WASHINGTON, D.C. August 21, 2008 — The North American Securities Administrators Association (NASAA) today announced that settlements in principle have been reached between Merrill Lynch & Co. Inc., Goldman Sachs Group Inc., Deutsche Bank Securities Inc, Deutsche Bank AG and state securities regulators, which will give thousands of the firms’ clients access to billions of dollars in funds that have been frozen in the auction rate securities (ARS) market.

The settlements conclude investigations led by state securities regulators into allegations that the firms misled clients by falsely assuring them that ARS securities were as safe and liquid as cash. The ARS markets froze in February this year, triggering a flood of complaints from investors who could not withdraw money from their accounts. States received complaints from a wide range of investors who suffered significant financial damage because the money they were told was liquid was tied up in the frozen ARS market.

“State securities regulators continue to work toward ensuring that investors harmed by auction rate securities are provided relief,” said NASAA President and North Dakota Securities Commissioner Karen Tyler.

Under the terms of the settlement, Merrill Lynch agreed to buy back by October 1, 2008 all auction rate securities purchased through the firm by retail investors with accounts of $4 million or less in assets; by January 2, 2009 for all other retail investors and all other investors with accounts of $100 million or less in assets. Goldman Sachs agreed by November 12, 2008 to buy back auction rate securities for all retail investors who purchased ARS securities through the firm and Deutsche Bank agreed to buy back auction rate securities from all retail investors who purchased ARS securities through Deutsche by 90 days from today’s date.

Under the settlements announced today, Merrill Lynch, Goldman Sachs, and Deutsche Bank will:

  • Fully reimburse all retail investors who sold their auction rate securities at a discount after the market failed;
  • Consent to a special, public arbitration procedure to resolve claims of consequential damages suffered by retail investors as a result of not being able to access their funds;
  • Undertake to expeditiously provide liquidity solutions to all other institutional investors;
  • Reimburse all refinancing fees to any municipal issuers who issued auction rate securities through these firms since August 1, 2007.

Each firm will also agree to pay to the states civil penalties in the following amounts: Merrill Lynch, $125 million; Goldman Sachs, $22.5 million; and Deutsche Bank, $15 million.

NASAA President Tyler thanked securities regulators in Illinois, Massachusetts, and New Jersey, which were the lead states in the investigations of the three firms, as well as the New York Office of the Attorney General and the U.S. Securities and Exchange Commission for their efforts in reaching the settlements.

The investigation into possible violations by the three firms is part of a larger state-led effort to address problems in connection with the offer and sale of ARS securities. Earlier this year, state offices began receiving hundreds of complaints from Main Street investors.
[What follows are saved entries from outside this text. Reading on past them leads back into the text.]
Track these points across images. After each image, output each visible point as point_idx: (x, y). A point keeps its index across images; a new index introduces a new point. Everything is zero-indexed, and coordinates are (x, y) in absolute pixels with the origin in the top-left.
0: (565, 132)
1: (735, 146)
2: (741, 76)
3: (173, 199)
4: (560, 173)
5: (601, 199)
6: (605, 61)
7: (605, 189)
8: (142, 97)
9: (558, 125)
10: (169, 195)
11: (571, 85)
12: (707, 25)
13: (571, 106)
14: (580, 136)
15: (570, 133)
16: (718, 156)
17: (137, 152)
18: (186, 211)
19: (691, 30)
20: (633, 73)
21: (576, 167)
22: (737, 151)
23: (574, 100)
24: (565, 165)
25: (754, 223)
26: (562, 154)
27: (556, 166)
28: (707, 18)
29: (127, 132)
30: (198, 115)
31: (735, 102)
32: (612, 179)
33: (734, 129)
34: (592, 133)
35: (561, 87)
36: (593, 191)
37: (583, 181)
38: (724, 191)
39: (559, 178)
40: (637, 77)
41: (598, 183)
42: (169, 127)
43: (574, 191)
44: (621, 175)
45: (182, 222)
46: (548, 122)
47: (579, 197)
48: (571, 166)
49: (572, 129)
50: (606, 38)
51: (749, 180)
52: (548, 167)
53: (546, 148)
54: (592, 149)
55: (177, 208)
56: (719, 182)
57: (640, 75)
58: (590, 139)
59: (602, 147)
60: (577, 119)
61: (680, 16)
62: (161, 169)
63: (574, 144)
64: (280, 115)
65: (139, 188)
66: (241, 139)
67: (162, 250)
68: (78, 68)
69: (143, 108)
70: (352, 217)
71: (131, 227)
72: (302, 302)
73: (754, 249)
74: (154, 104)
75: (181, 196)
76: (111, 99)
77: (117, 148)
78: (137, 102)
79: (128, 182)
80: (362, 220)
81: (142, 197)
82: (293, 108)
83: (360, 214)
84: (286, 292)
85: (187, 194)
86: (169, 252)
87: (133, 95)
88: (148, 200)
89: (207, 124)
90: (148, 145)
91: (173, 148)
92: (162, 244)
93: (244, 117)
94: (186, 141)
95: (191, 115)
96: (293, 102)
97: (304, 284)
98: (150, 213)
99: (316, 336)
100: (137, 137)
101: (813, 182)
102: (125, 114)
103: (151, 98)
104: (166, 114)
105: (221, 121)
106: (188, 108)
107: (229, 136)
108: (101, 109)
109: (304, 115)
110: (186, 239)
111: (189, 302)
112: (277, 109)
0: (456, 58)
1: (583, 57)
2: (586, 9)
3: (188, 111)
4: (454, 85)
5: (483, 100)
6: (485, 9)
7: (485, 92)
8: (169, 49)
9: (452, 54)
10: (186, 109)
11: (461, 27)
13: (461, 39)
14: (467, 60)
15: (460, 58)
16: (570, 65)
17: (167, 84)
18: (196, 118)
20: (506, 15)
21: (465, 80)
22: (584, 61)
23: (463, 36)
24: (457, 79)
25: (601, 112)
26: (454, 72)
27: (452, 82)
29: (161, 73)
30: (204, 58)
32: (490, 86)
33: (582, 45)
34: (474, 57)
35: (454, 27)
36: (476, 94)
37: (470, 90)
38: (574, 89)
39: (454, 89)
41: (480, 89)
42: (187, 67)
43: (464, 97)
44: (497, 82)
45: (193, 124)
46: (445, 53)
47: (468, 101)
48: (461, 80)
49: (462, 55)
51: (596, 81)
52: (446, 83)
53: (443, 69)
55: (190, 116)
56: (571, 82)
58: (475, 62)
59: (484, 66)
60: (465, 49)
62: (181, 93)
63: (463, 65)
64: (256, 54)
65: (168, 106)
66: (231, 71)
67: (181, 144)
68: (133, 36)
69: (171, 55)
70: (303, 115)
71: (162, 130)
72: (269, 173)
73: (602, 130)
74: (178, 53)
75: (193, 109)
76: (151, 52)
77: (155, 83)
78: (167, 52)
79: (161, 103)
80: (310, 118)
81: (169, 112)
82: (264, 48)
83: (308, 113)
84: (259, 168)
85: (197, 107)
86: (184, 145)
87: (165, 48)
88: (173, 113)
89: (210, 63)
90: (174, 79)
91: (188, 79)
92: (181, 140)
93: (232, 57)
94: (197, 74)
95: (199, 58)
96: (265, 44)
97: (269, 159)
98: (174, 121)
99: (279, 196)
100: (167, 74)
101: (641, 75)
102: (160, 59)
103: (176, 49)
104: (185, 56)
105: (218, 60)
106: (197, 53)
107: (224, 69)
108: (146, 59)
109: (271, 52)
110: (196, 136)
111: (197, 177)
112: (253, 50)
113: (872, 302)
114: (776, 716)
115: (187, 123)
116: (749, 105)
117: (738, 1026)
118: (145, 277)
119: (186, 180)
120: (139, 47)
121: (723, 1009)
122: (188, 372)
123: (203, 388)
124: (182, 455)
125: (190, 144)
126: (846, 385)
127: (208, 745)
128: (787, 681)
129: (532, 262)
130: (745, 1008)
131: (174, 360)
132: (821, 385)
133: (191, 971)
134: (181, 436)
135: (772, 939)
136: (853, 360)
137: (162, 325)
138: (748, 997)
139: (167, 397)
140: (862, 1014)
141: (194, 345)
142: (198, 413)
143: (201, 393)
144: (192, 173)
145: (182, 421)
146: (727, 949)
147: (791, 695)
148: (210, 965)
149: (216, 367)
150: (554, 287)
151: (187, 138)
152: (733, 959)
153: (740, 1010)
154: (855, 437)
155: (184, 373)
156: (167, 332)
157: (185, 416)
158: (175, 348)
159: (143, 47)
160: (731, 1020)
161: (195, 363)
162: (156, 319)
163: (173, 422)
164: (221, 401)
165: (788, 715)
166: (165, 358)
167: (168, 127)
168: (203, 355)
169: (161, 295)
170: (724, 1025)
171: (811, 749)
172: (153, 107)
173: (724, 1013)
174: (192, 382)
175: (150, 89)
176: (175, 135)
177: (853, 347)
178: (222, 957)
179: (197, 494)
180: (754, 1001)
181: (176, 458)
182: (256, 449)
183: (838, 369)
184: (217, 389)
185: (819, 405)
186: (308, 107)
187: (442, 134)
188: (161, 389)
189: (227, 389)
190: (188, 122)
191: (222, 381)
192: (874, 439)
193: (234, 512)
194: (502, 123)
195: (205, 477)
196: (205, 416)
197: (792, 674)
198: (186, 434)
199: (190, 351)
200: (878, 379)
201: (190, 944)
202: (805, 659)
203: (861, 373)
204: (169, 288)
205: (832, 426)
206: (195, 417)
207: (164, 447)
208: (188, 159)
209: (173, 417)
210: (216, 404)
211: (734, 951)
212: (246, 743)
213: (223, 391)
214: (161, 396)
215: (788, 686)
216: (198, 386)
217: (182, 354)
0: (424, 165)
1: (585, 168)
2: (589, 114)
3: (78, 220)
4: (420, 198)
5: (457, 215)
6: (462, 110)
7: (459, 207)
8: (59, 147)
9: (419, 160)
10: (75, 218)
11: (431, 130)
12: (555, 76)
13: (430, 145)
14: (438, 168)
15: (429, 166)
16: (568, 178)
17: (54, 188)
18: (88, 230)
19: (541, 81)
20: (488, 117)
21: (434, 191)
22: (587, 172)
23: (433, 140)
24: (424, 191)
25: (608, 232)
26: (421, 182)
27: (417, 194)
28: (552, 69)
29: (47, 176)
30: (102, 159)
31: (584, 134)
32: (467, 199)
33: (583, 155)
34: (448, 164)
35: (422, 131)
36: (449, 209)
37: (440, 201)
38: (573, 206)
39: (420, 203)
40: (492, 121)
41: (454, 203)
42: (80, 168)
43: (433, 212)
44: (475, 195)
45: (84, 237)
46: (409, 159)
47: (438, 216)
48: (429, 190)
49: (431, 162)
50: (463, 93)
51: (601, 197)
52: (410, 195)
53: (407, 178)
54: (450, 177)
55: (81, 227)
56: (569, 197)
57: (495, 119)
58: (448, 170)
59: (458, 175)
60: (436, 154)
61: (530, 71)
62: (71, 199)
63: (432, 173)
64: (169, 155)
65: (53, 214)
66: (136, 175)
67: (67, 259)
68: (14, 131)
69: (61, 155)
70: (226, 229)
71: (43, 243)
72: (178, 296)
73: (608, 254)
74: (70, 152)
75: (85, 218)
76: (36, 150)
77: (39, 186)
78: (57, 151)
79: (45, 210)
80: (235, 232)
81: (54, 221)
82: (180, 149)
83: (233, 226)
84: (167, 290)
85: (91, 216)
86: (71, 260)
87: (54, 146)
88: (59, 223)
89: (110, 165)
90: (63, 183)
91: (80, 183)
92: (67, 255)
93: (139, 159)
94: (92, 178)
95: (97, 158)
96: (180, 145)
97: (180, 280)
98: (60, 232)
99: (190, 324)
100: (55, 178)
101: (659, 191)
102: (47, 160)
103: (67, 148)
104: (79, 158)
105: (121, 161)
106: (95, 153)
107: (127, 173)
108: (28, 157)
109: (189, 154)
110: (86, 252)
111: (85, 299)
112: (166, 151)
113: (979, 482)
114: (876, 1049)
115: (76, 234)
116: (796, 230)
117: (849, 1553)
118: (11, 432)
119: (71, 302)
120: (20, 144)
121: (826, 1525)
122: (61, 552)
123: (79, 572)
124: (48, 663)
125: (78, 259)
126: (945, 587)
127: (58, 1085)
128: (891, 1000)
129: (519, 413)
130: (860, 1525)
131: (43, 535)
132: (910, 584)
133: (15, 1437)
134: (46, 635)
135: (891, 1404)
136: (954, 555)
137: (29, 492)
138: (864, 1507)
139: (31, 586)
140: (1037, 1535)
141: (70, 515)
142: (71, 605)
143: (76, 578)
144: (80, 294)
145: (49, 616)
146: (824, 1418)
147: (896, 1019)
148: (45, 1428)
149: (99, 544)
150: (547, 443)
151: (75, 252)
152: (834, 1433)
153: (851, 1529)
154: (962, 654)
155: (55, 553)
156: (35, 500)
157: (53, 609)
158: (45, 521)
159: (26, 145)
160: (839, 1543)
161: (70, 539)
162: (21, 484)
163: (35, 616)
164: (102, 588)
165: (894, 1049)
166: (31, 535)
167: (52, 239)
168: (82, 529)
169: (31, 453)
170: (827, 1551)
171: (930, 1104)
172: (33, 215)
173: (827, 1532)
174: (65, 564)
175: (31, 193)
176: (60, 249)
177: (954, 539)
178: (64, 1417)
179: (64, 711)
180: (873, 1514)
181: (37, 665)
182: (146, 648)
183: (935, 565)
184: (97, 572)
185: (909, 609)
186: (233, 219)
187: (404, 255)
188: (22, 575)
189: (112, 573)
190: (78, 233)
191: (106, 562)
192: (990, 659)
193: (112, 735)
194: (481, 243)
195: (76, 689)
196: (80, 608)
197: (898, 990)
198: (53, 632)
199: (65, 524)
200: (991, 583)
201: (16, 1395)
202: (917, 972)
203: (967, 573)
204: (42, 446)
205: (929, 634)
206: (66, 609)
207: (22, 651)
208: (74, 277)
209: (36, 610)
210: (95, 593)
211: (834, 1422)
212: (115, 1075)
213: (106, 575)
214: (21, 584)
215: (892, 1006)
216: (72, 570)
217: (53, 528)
As a result, in April, NASAA announced the formation of a multi-state Task Force, comprised of securities regulators in 12 states, to investigate whether the nation’s prominent Wall Street firms had systematically misled investors when placing them in ARS securities.

NASAA is the oldest international organization devoted to investor protection. Its membership consists of the securities administrators in the 50 states, the District of Columbia, Puerto Rico, the U.S. Virgin Islands, Canada, and Mexico.